AEC Criterion and Exclusionary Conduct: Recent Development under EU Competition Law

Gianluca Faella (Universita degli Studi Link)

Abstract

The role, relevance and implications of the AEC criterion for the enforcement of Article 102 TFEU have traditionally been widely debated. The AEC criterion is one the main standard of assessment that have been proposed to identify unilateral exclusionary conduct. Such criterion is consistent with the principle that antitrust law should ensure the physiological functioning of the competitive process as a means of selecting the most efficient firms, as well as with the idea that competitive initiatives by dominant firms should be allowed where capable of triggering virtuous competitive dynamics through a process of imitation.

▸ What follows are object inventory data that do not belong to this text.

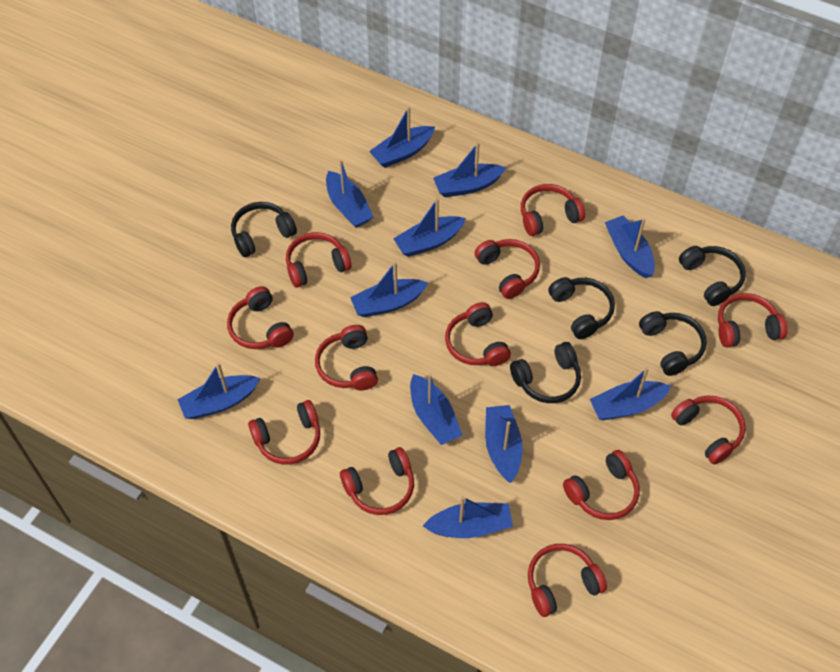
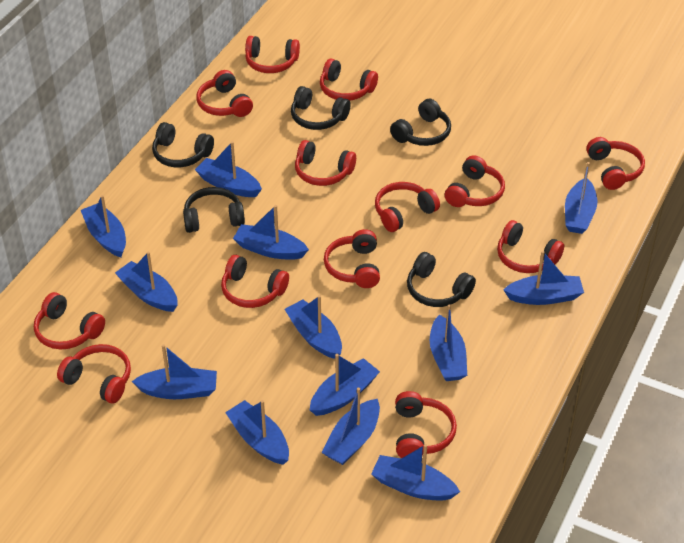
blue boat: [177,363,260,419] [326,160,373,228] [350,262,428,317] [369,107,435,168] [393,198,466,257] [410,374,462,445] [423,496,513,538] [433,142,506,197] [485,405,523,483] [590,367,671,420] [605,215,655,278] = 11 -> [81,195,126,257] [115,252,178,312] [132,344,217,399] [195,141,262,197] [225,400,289,465] [233,205,309,260] [284,295,342,359] [310,354,380,416] [321,388,380,465] [371,444,460,501] [430,304,467,381] [504,251,584,305] [565,162,597,234] = 13
red headphones: [227,286,294,349] [248,400,320,465] [286,232,352,288] [315,325,378,390] [340,447,414,515] [445,302,511,366] [475,239,540,299] [521,184,585,236] [528,544,607,617] [563,450,639,520] [671,396,746,465] [718,293,788,348] = 12 -> [34,292,105,349] [57,344,131,403] [196,70,253,117] [221,255,289,308] [245,36,300,73] [295,140,356,186] [320,59,378,101] [324,229,380,288] [375,182,440,232] [395,391,457,458] [445,155,505,207] [497,220,564,273] [586,137,645,190] = 13

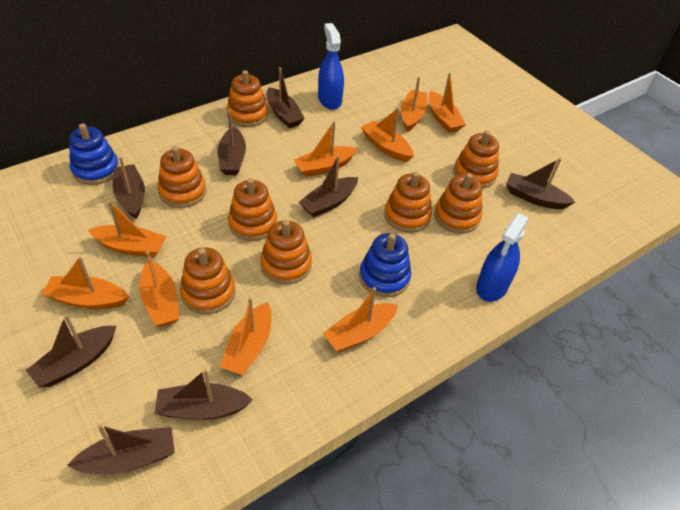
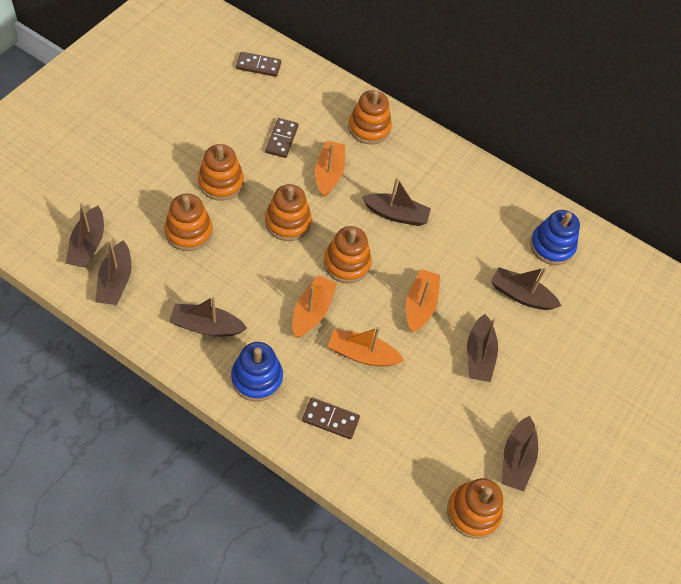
blue spray bottle: [318,23,344,110] [476,213,529,302] = 2 -> none = 0
brown boat: [26,314,116,387] [67,424,175,474] [113,157,145,219] [154,369,253,420] [218,110,246,175] [267,67,305,128] [299,156,358,217] [506,158,575,209] = 8 -> [66,203,104,268] [96,240,131,305] [169,296,247,337] [362,178,431,226] [467,314,498,382] [491,267,562,310] [502,416,538,491] = 7
brown domino: none = 0 -> [236,52,281,77] [266,118,298,158] [302,398,360,439] = 3
orange boat: [42,257,129,309] [88,200,167,257] [139,251,179,327] [220,297,272,375] [294,121,357,177] [323,287,398,352] [361,108,414,162] [401,77,427,132] [429,72,466,133] = 9 -> [292,275,337,338] [315,141,345,197] [328,327,404,366] [406,269,440,333] = 4
orange stacking toy: [158,146,206,208] [180,247,235,314] [227,70,268,127] [228,178,277,241] [260,220,312,284] [384,172,432,233] [434,173,482,234] [453,131,499,188] = 8 -> [164,194,213,251] [198,144,244,201] [265,184,312,241] [324,226,372,283] [348,90,392,145] [447,478,503,539] = 6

However, there are still doubts about the relevance, scope and content of the AEC criterion in the enforcement of Article 102 TFEU. A first general question is what is whether, under EU competition law, the AEC criterion should only be applied as a quantitative test based on prices and costs of dominant firms, or could be considered a criterion with a broader scope, based on the possibility to replicate, imitate or, in any case, react to (price or non-price) conduct of dominant firms. A second, related question is whether the AEC criterion can be considered a generally valid standard of assessment for abusive practices, or at least some of them (namely, pricing conduct, or some of such practices). A third question is whether, where applicable, the AEC criterion operates as a safe harbor, or the contested conduct can anyway be found abusive on other grounds. Recent developments in the case law of the European courts on Article 102 TFEU (including Intel, SEN and Unilever) address some of the above issues and provide some guidance, even though many questions and doubts remain open.

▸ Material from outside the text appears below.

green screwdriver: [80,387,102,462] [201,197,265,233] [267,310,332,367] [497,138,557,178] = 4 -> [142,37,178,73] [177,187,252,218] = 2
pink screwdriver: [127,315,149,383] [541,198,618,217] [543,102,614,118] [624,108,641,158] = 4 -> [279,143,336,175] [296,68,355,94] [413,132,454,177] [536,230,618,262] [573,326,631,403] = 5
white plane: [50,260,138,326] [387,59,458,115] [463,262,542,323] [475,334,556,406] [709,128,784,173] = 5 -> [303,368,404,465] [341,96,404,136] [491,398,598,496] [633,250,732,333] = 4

The recent case law of the ECJ suggests that the AEC may be relevant for the assessment of both elements of abusive conduct under Article 102 TFEU, i.e. whether the contested conduct (i) is capable of having exclusionary effects, and (ii) does not constitute a form of competition on the merits. SEN and Unilever acknowledged and endorsed the relevance of the AEC criterion for both price and non-price conduct. However, the Court used a very cautious and nuanced language, which avoided the introduction of limiting principles and binding requirements. Following the annulment of certain important decisions (such as Intel and Qualcomm) for failure to carry out an appropriate price-cost analysis, the Commission seems to have used the nuances in the recent rulings of the ECJ to lighten some of the burdens it had placed on itself through the Guidance on exclusionary conduct. This allowed the Commission to significantly scale back the role of the AEC test not only for non-price conduct, but also for price abuses, as shown by the Amendments to the Guidance on exclusionary conduct adopted by the Commission in 2023.

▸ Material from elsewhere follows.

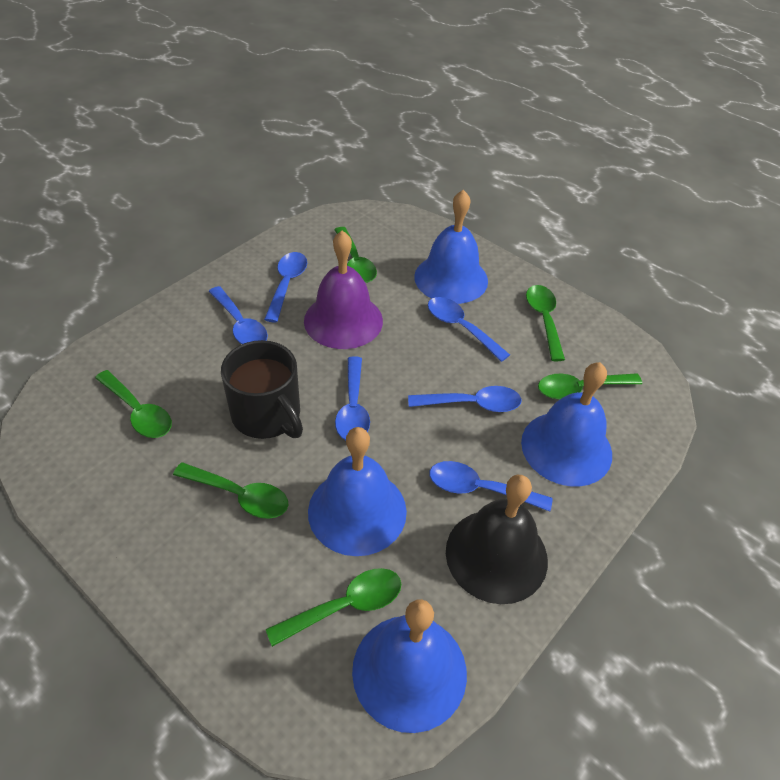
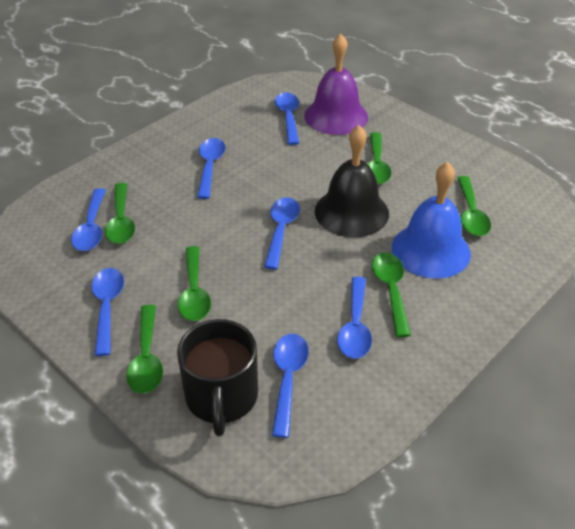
blue bell: [308,427,407,556] [352,599,467,733] [414,190,488,304] [521,362,612,487] = 4 -> [392,162,471,279] = 1
blue spoon: [209,286,268,344] [264,252,307,322] [335,356,370,440] [408,386,522,412] [428,297,510,362] [429,461,552,511] = 6 -> [71,188,106,251] [92,268,124,356] [197,138,226,199] [264,197,300,270] [272,334,309,438] [275,92,299,145] [337,277,372,359] = 7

This approach is not convincing. The risk is the use of an approach possibly based on economic analysis, but unstructured and difficult to predict, which could disincentivize potentially procompetitive conduct. The AEC criterion should continue to be the reference test for pricing practices. Moreover, the AEC criterion may be relevant, more generally, for assessing and, possibly, ruling out non-price abuses, especially if the AEC criterion is understood in a broad sense, as the possibility of replicating, imitating or, in any case, react to the practice of the dominant firm.

However, the AEC criterion must be applied taking into account the circumstances of the case, as well as the practical problems that may arise in defining and applying an appropriate price-cost analysis for certain practices. In some cases, it may be necessary to adjust the AEC criterion to account for possible situations of asymmetry between the dominant firm and competitors (exclusive availability of certain resources, network effects, presence of a non-contestable share of demand, etc.). Moreover, for certain practices (such as loyalty discounts), the difficulties in applying a price-cost test based on the AEC criterion should be taken into account by adopting a reasonable evidentiary standard. Finally, the application of the AEC criterion may not be appropriate in the case of naked exclusion, i.e. conduct exclusively aimed at excluding competitors or increasing their costs, without providing any benefit to consumers or resulting in any positive effect on competition.